Early on in the night, Nord took to a stage with a microphone and a prepared speech that she ditched because she didn't want to cry. She told guests she was grateful for the lessons she had learned from everyone in the room, good or bad. She forgave people who had wronged her and owned her part in conflicts. Nord offered that no one should put their life on pause during times of adversity.
"Behind the scenes," she said, "I do struggle to comprehend what's happening to me."
She received a standing ovation.
Baasch said she knows that Nord doesn't show fear or sadness in public — which sets the tone for her friends.
"For me, it doesn't seem real right now because it hasn't sunk in," she said.

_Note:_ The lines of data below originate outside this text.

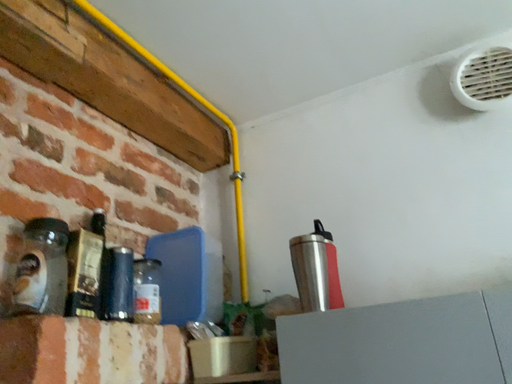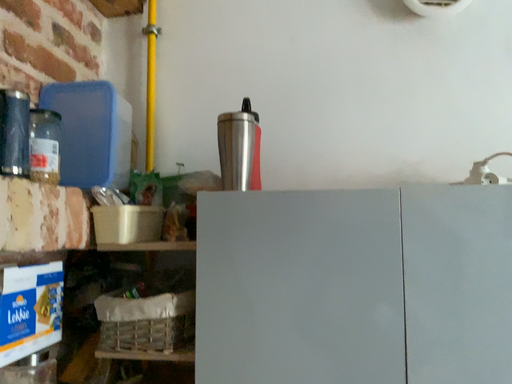
Question: How did the camera likely rotate when shooting the video?

Choices:
 (A) rotated right
 (B) rotated left

Answer: (A)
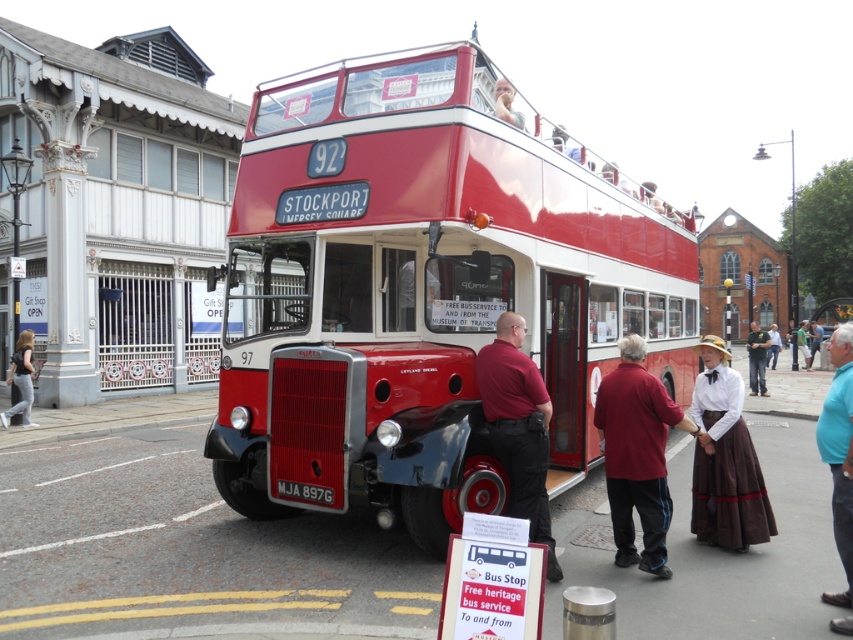
You are a tour guide standing at the corner of the street. You need to direct visitors to the shiny red bus at center. Based on its location coordinates, can you confirm if the bus is positioned exactly at the center of the image?

The shiny red bus at center is located at point coordinates approximately 0.498 on the x and y axes, which is very close to the exact center of the image. Therefore, it can be considered positioned at the center.

You are standing in front of the classic red double decker bus with the signboard stating Free heritage bus service To and from. You notice two points marked on the bus, one at point (547,518) and another at point (776,348). Which point is closer to you?

Point (547,518) is closer to the camera than point (776,348), so the point at (547,518) is closer to you.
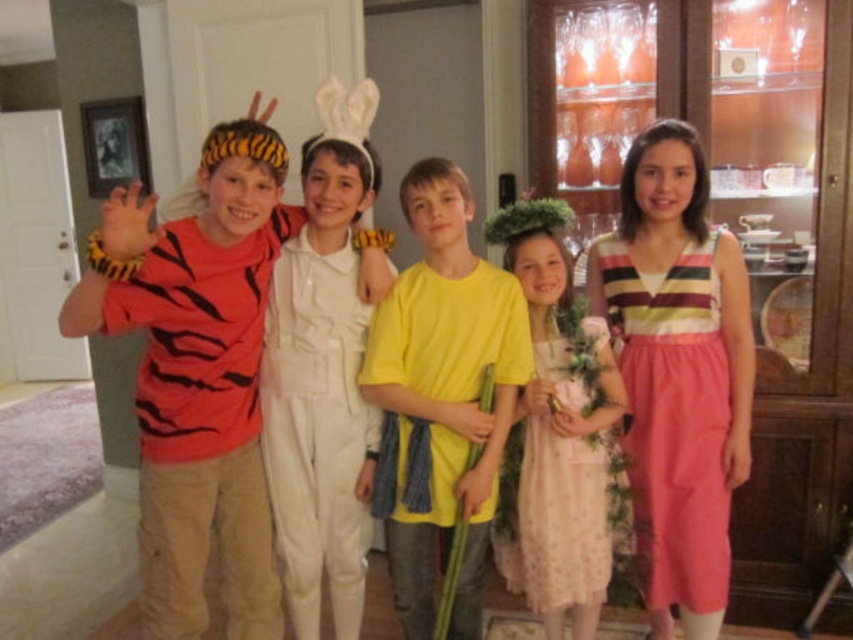
Is point (341, 560) positioned after point (672, 429)?

Yes, it is.

Is white cotton jumpsuit at center taller than pink cotton dress at right?

Correct, white cotton jumpsuit at center is much taller as pink cotton dress at right.

At what (x,y) coordinates should I click in order to perform the action: click on white cotton jumpsuit at center. Please return your answer as a coordinate pair (x, y). Looking at the image, I should click on (318, 428).

Which is more to the left, tiger-striped fabric shirt at left or white cotton jumpsuit at center?

From the viewer's perspective, tiger-striped fabric shirt at left appears more on the left side.

Is tiger-striped fabric shirt at left wider than white cotton jumpsuit at center?

Yes.

Between point (223, 417) and point (343, 408), which one is positioned in front?

Point (223, 417) is in front.

What are the coordinates of `tiger-striped fabric shirt at left` in the screenshot? It's located at (202, 422).

What do you see at coordinates (202, 422) in the screenshot? This screenshot has width=853, height=640. I see `tiger-striped fabric shirt at left` at bounding box center [202, 422].

Consider the image. Can you confirm if tiger-striped fabric shirt at left is positioned to the left of pink cotton dress at right?

Yes, tiger-striped fabric shirt at left is to the left of pink cotton dress at right.

This screenshot has height=640, width=853. In order to click on tiger-striped fabric shirt at left in this screenshot , I will do `click(202, 422)`.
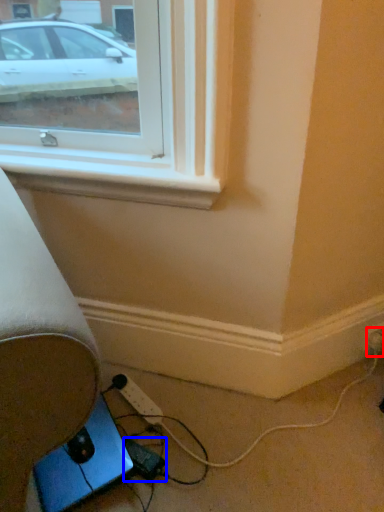
Question: Which object appears farthest to the camera in this image, electric outlet (highlighted by a red box) or extension cord (highlighted by a blue box)?

Choices:
 (A) electric outlet
 (B) extension cord

Answer: (A)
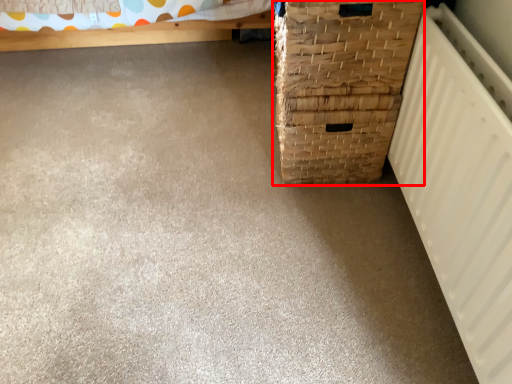
Question: From the image's perspective, considering the relative positions of basket container (annotated by the red box) and radiator in the image provided, where is basket container (annotated by the red box) located with respect to the staircase?

Choices:
 (A) above
 (B) below

Answer: (A)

Friend Sonya Skar said Nord hasn't stopped living, so her friend group has decided to live along with her.
"I don't think it's fair to grieve her when she's alive," Skar said.
***
A steady stream of costumed guests flowed in and out all night: Several Woody characters from "Toy Story," inflated frogs and dinosaurs, Scooby Doo, a couple of Elphabas, an iced coffee, Thing 1 and Thing 2, and at least one banana.
Nord wore a short black dress, a long green tie loose around her neck, black-and-white Nike shoes. Her hair and eyebrows were thick with green coloring; her Joker's smile crept beyond the corners of her mouth.
At one point, Nord joined her sister Deon Hendrickson in "Space Between," a song from the Disney movie "Descendants."
"It's about two best friends leaving and going down different paths," Nord said.
"It made everybody cry," Rikelle Hendrickson added.
As the night waned and a handful of volunteers dressed like "Where's Waldo" cleaned tables, Hendrickson said she was thrilled with the event.
"She doesn't want a funeral," her mother said. "She wants another party. So I guess we'll be doing this again."